▸ **Required work**: Swap "Lebensversicherung" for "Rentenversicherung" everywhere it occurs and write out all the lines of the items again with nothing else altered. Leave the pictures out of your answer.

[Data shown Boundary: Start]

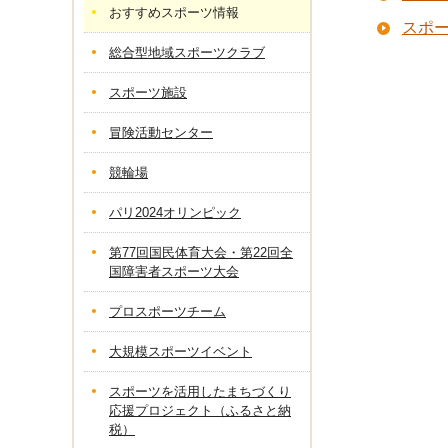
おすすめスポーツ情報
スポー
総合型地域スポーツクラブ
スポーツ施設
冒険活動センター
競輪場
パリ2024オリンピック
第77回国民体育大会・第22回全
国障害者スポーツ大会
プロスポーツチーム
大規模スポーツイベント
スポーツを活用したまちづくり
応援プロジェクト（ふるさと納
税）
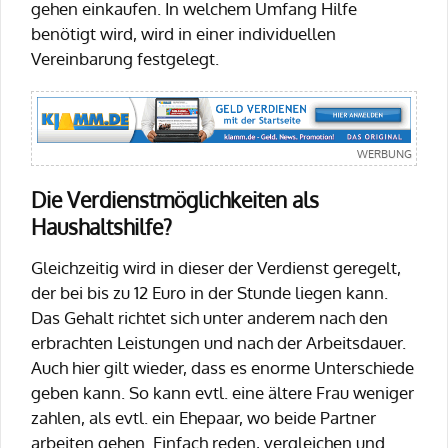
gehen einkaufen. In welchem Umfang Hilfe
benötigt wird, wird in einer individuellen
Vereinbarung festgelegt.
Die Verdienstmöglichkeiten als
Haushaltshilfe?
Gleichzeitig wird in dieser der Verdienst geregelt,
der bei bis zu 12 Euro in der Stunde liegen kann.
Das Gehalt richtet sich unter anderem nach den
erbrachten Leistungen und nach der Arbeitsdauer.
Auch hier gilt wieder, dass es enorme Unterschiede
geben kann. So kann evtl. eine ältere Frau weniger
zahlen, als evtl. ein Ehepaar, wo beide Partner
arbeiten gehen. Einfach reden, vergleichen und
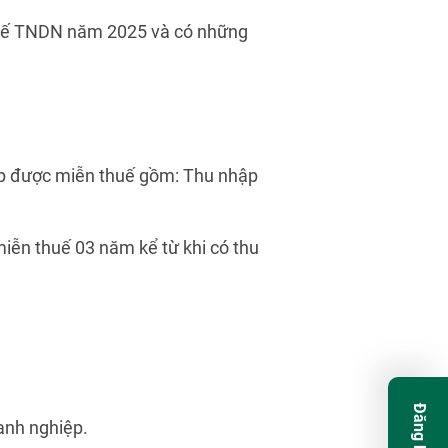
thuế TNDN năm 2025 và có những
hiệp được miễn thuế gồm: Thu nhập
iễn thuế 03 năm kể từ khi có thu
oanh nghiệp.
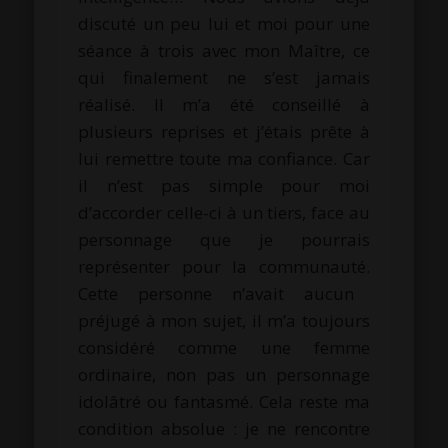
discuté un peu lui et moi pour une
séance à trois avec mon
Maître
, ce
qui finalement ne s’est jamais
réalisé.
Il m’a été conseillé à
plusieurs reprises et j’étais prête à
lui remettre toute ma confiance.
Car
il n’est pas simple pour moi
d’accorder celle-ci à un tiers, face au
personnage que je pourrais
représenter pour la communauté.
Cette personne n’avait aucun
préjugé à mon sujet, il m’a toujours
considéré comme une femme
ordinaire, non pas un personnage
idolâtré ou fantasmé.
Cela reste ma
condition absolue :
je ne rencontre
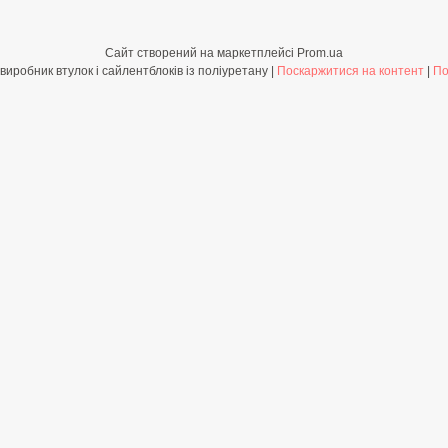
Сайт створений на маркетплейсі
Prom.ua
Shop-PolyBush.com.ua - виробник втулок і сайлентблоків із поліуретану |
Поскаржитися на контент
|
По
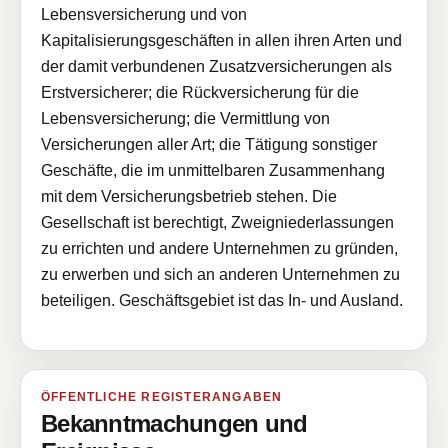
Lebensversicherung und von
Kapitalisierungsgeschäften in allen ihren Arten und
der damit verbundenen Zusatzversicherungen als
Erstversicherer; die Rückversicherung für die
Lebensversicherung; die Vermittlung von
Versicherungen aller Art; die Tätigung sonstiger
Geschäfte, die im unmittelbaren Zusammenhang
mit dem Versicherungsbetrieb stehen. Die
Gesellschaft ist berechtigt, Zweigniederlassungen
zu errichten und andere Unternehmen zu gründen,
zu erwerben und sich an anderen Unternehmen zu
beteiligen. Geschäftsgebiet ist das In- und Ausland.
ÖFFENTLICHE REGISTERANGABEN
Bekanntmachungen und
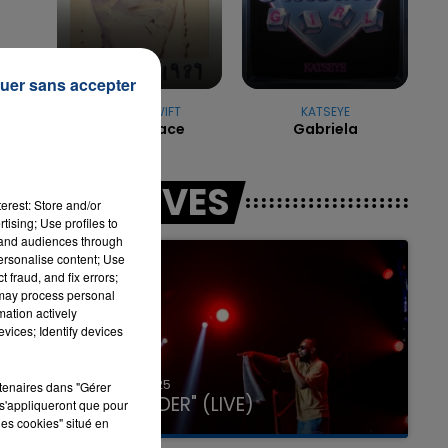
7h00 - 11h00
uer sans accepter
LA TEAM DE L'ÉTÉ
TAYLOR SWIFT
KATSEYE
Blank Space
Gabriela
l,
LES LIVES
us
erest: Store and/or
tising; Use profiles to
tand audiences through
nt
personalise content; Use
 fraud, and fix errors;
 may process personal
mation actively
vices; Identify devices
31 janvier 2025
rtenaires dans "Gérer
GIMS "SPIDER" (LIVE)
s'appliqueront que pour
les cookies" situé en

[Data shown Boundary: End]

▸ **Answer box**:
おすすめスポーツ情報
スポー
総合型地域スポーツクラブ
スポーツ施設
冒険活動センター
競輪場
パリ2024オリンピック
第77回国民体育大会・第22回全
国障害者スポーツ大会
プロスポーツチーム
大規模スポーツイベント
スポーツを活用したまちづくり
応援プロジェクト（ふるさと納
税）
gehen einkaufen. In welchem Umfang Hilfe
benötigt wird, wird in einer individuellen
Vereinbarung festgelegt.
Die Verdienstmöglichkeiten als
Haushaltshilfe?
Gleichzeitig wird in dieser der Verdienst geregelt,
der bei bis zu 12 Euro in der Stunde liegen kann.
Das Gehalt richtet sich unter anderem nach den
erbrachten Leistungen und nach der Arbeitsdauer.
Auch hier gilt wieder, dass es enorme Unterschiede
geben kann. So kann evtl. eine ältere Frau weniger
zahlen, als evtl. ein Ehepaar, wo beide Partner
arbeiten gehen. Einfach reden, vergleichen und
thuế TNDN năm 2025 và có những
hiệp được miễn thuế gồm: Thu nhập
iễn thuế 03 năm kể từ khi có thu
oanh nghiệp.
discuté un peu lui et moi pour une
séance à trois avec mon
Maître
, ce
qui finalement ne s’est jamais
réalisé.
Il m’a été conseillé à
plusieurs reprises et j’étais prête à
lui remettre toute ma confiance.
Car
il n’est pas simple pour moi
d’accorder celle-ci à un tiers, face au
personnage que je pourrais
représenter pour la communauté.
Cette personne n’avait aucun
préjugé à mon sujet, il m’a toujours
considéré comme une femme
ordinaire, non pas un personnage
idolâtré ou fantasmé.
Cela reste ma
condition absolue :
je ne rencontre
Сайт створений на маркетплейсі
Prom.ua
Shop-PolyBush.com.ua - виробник втулок і сайлентблоків із поліуретану |
Поскаржитися на контент
|
По
Rentenversicherung und von
Kapitalisierungsgeschäften in allen ihren Arten und
der damit verbundenen Zusatzversicherungen als
Erstversicherer; die Rückversicherung für die
Rentenversicherung; die Vermittlung von
Versicherungen aller Art; die Tätigung sonstiger
Geschäfte, die im unmittelbaren Zusammenhang
mit dem Versicherungsbetrieb stehen. Die
Gesellschaft ist berechtigt, Zweigniederlassungen
zu errichten und andere Unternehmen zu gründen,
zu erwerben und sich an anderen Unternehmen zu
beteiligen. Geschäftsgebiet ist das In- und Ausland.
ÖFFENTLICHE REGISTERANGABEN
Bekanntmachungen und
7h00 - 11h00
uer sans accepter
LA TEAM DE L'ÉTÉ
TAYLOR SWIFT
KATSEYE
Blank Space
Gabriela
l,
LES LIVES
us
erest: Store and/or
tising; Use profiles to
tand audiences through
nt
personalise content; Use
 fraud, and fix errors;
 may process personal
mation actively
vices; Identify devices
31 janvier 2025
rtenaires dans "Gérer
GIMS "SPIDER" (LIVE)
s'appliqueront que pour
les cookies" situé en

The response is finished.